We’ve rounded up some of the risks that come with solar flares.

Radio blackouts

Each solar flare that hits Earth and causes a storm is graded by severity.

Even the weak ones can cause weak power grid fluctuations.

They can impact satellite communications and cause radio blackouts.

In 1989, a strong solar eruption shot so many electrically charged particles at Earth that the Canadian Province of Quebec lost power for nine hours.

Communications usually return to normal once a solar storm is over.


As well as causing issues for our tech on Earth, solar flares can be deadly for an astronaut if they result in injury or interfere with mission control communications.

There’s also a heightened risk of radiation poisoning for astronauts because they don’t have Earth’s magnetic field to protect them when up in space.

Nasa notes that if an astronaut on the International Space Station was caught outside during a solar storm, they could get radiation sickness.
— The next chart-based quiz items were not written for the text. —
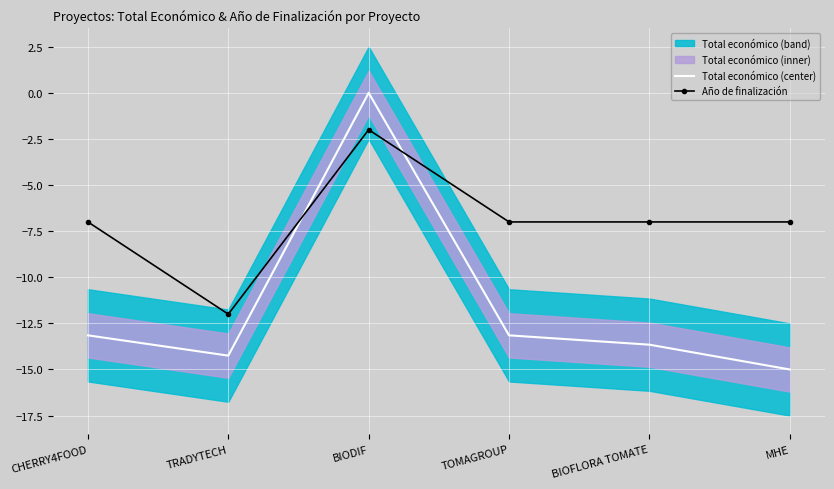

Which series has the largest total across all categories?

Año de finalización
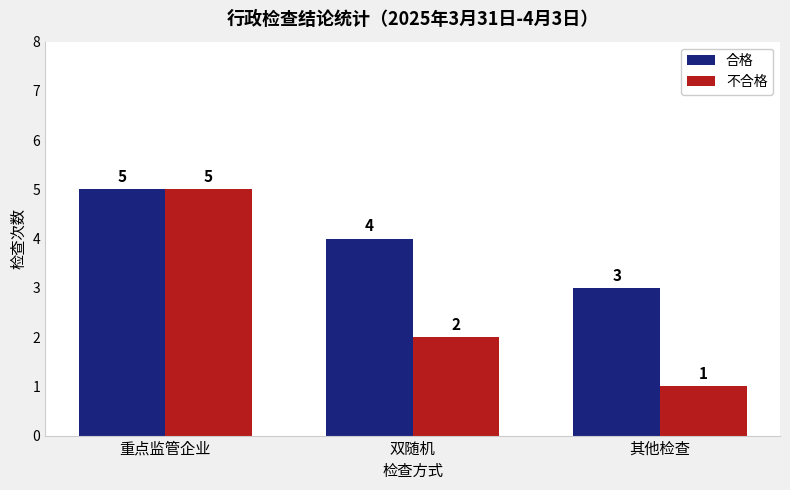

What is the total value across all series at 重点监管企业?

10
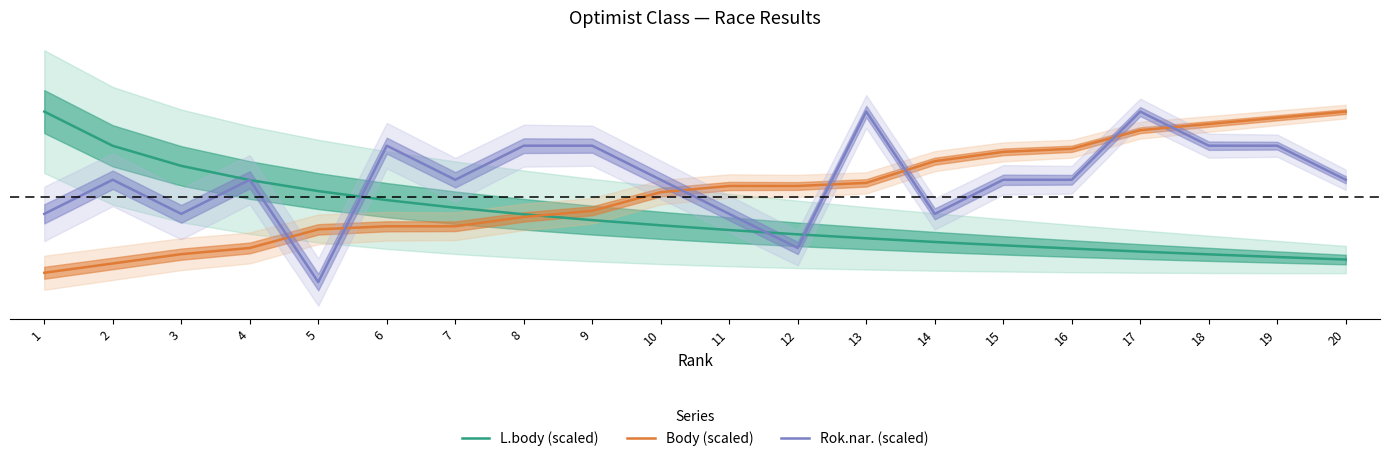

Which series ends up on top after the final intersection of Rok.nar. (scaled) and Body (scaled)?

Body (scaled)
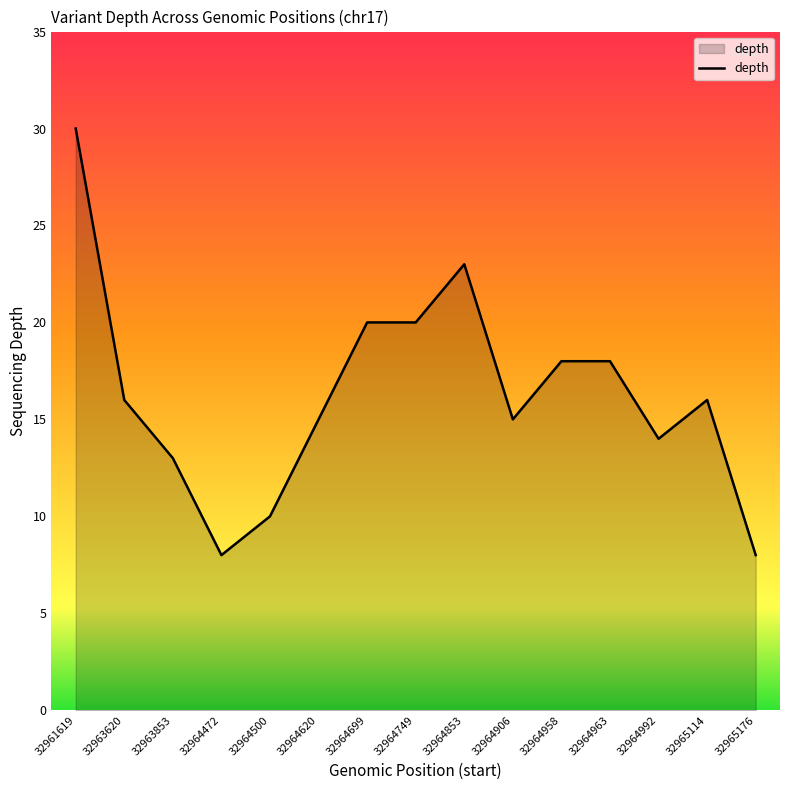

What is the sum of the values at 32964500 and 32963620?

26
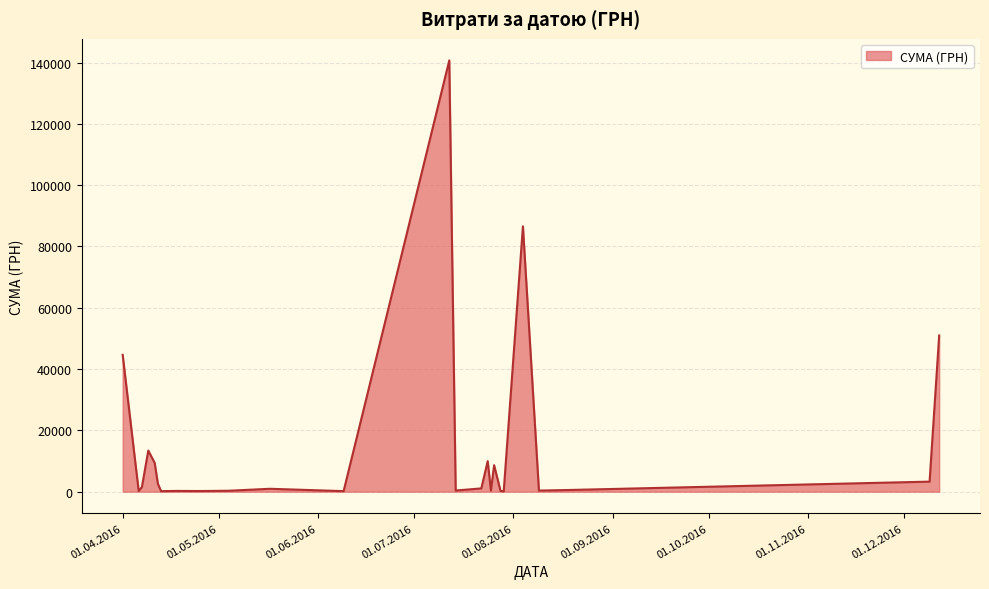

What is the maximum value shown in the chart?

140706.2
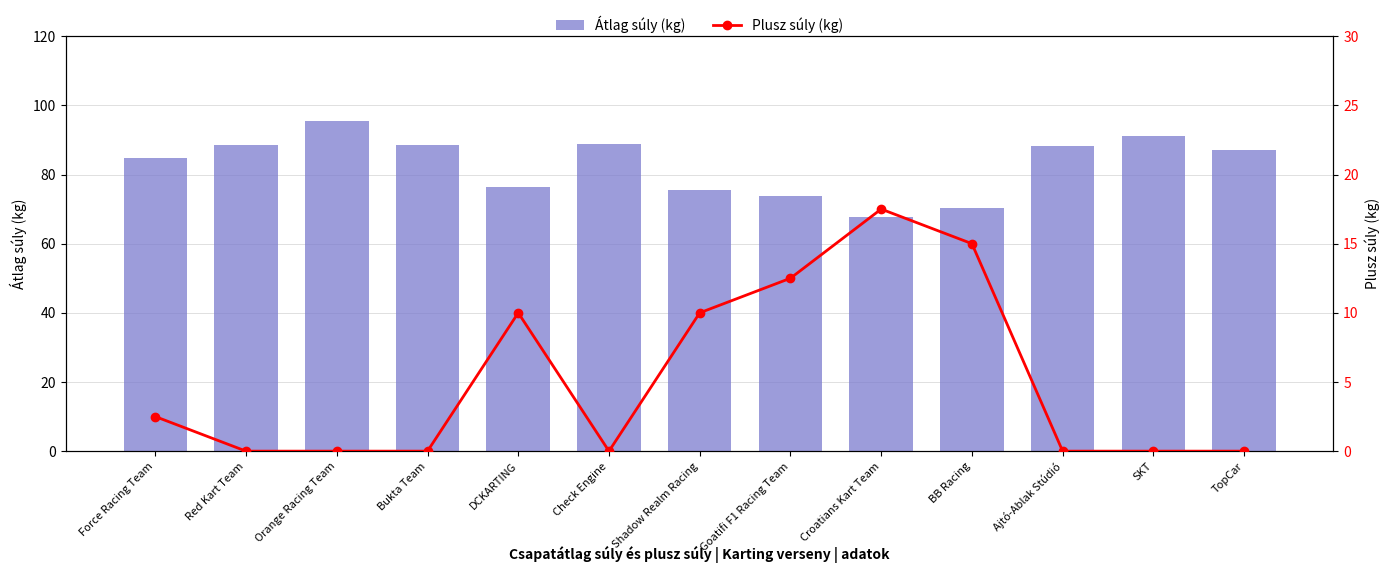

What is the difference between the Átlag súly (kg) values at Force Racing Team and Ajtó-Ablak Stúdió?

3.5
Symptoms include vomiting, low blood count, and being extremely tired.

Radiation sickness can also be fatal if a person absorbs a very large dose.

Fortunately, the ISS is heavily shielded to protect humans onboard from solar flare radiation.

Experts also keep a close eye on space weather so no astronaut is outside during a solar storm.

Confusing animals

A minor storm can confuse migrating animals that rely on the Earth’s magnetic field for a sense of direction.

This includes birds, bees, and even whales.

The positives

One good thing about solar storms is that they can produce very pretty natural light displays like the Northern Lights.

Those natural light displays are called auroras.

Auroras are examples of the Earth’s magnetic field getting bombarded by the solar wind, which creates pretty green and blue displays.

It’s better to spot auroras at Earth’s poles but sometimes a strong solar flare can produce them over the UK and the US.